In August of 1937 he had to choose between getting out of the Corps and taking his chances on civvy street, where jobs were hard to come by, particularly if you didn’t have a trade, or shipping over, which meant a dollar and a dime a day, plus uniforms, three square meals a day, and a place to sleep out of the rain. That’s what Joe had told his mother.

But there was more to it than that. Not only were there other material advantages, like being paid to do something you liked to do-shooting, and the opportunities for travel that went with being a competitive rifle shooter, and things like that-but there was also the chance to make something of himself. And just being a Marine.

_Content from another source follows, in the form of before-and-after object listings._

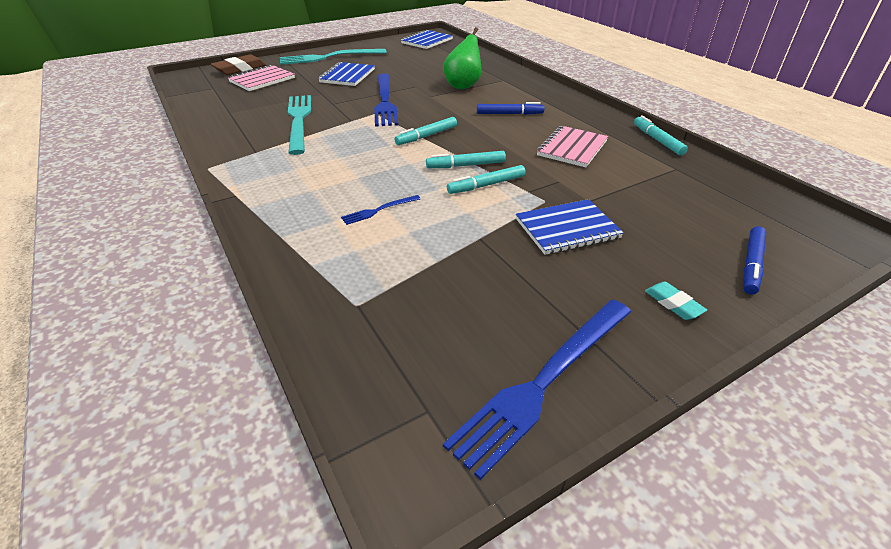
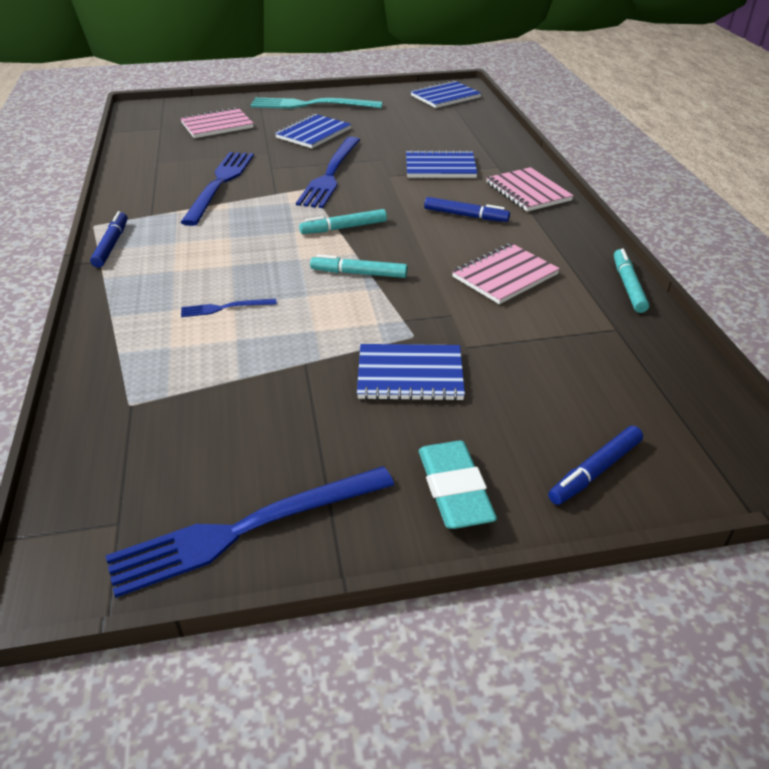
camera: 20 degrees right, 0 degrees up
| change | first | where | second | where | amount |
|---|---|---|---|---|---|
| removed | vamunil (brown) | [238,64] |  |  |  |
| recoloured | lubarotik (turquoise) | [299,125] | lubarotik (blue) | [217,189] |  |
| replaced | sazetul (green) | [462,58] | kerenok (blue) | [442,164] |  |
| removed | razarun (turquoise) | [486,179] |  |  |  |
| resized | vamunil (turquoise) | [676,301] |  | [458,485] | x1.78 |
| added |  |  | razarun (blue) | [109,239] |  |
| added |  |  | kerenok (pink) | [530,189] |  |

Gunny MacFarland told him that with his record, and providing he kept his nose clean, it was almost a sure thing that he would make corporal before his second hitch was up, maybe even sooner than that, say in two years.

Joe Howard knew that Gunny MacFarland was bullshitting him to get him to ship over. In two years he would be twenty-three. There were very few twenty-three-year-old corporals in the Marines. In 1937 the Corps had an authorized strength of only twenty-five thousand officers and men, which meant that nobody moved up in rank very fast. His chances of making corporal on his second hitch were almost nonexistent.

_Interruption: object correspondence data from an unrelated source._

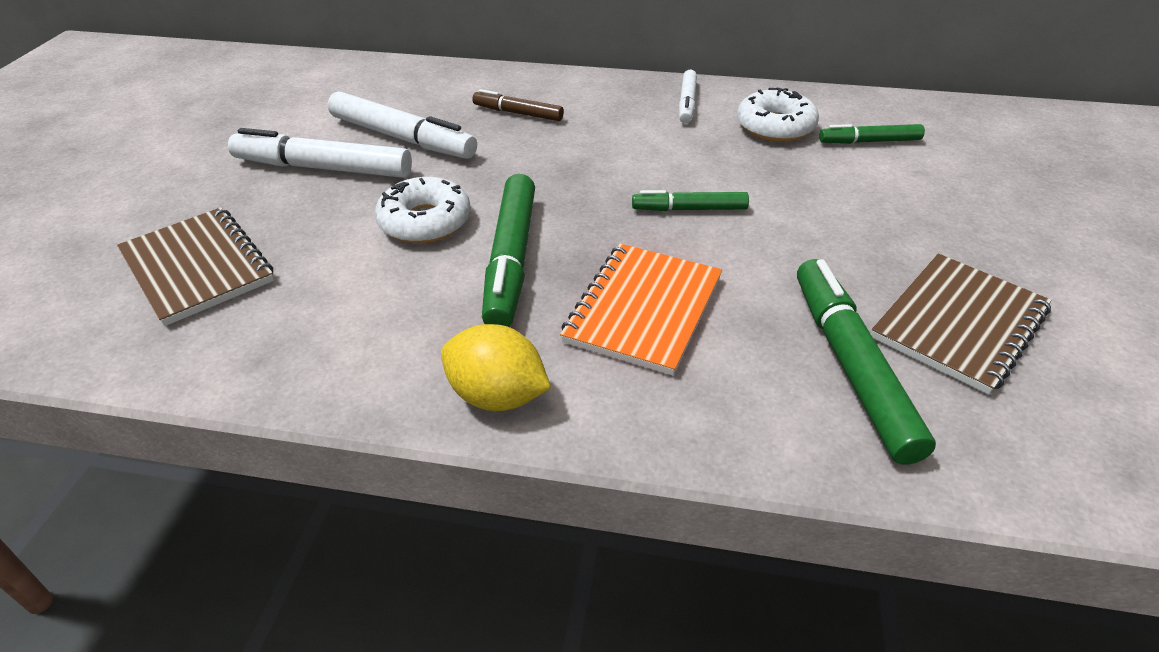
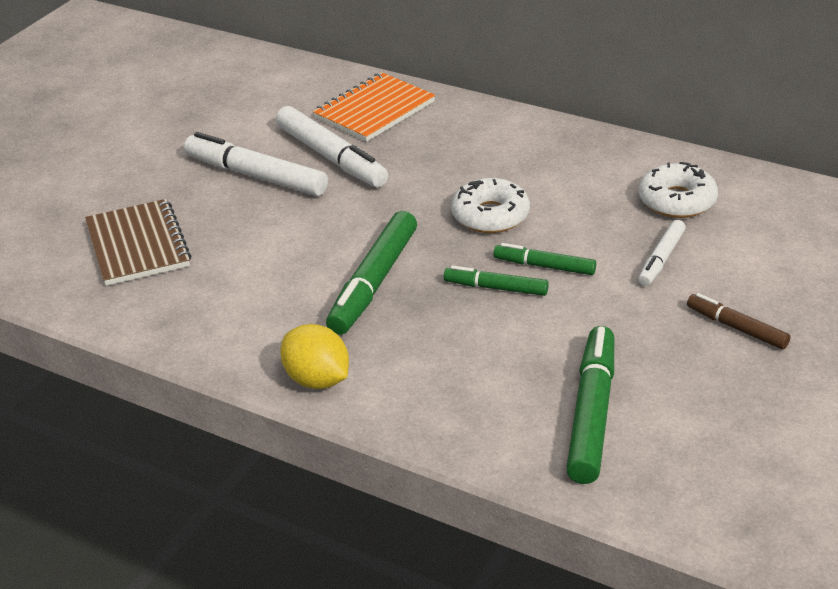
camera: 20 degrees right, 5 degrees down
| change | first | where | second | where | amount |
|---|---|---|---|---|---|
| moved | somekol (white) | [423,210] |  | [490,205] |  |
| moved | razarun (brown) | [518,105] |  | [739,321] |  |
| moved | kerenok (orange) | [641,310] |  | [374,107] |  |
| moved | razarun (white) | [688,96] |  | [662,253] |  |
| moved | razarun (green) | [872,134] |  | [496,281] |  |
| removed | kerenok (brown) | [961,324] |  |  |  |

But it was more than a little flattering to have MacFarland bullshit him in order to get him to ship over and stay in the Corps. MacFarland was one hell of a Marine, and to know that MacFarland wanted him to stay in the Corps meant that MacFarland thought he had at least the potential to be a good Marine.

Besides, if Howard shipped over, there was nothing in it for MacFarland, either. He wasn’t a recruiting sergeant. And nothing made MacFarland ask Joe over to his quarters for Sunday-night supper, sort of taking him into the family. Mrs. MacFarland even made him a birthday cake with candles when Joe turned twenty.

There really had not been much of a choice between going back to Birmingham, Alabama, and maybe getting lucky and getting a job in a steel mill, or shipping over in the Corps, even if MacFarland was bullshitting him about making corporal.

The same month he shipped over, PFC Howard met the Major General Commandant of the Marine Corps, Thomas Holcomb. More or less for the hell of it, thinking that it was at least practice, Joe Howard got into his civilian clothes one Sunday, drove his Model A across New Jersey to a place called Sea Girt, and entered a civilian rifle match run by the National Rifle Association on the New Jersey National Guard’s rifle range.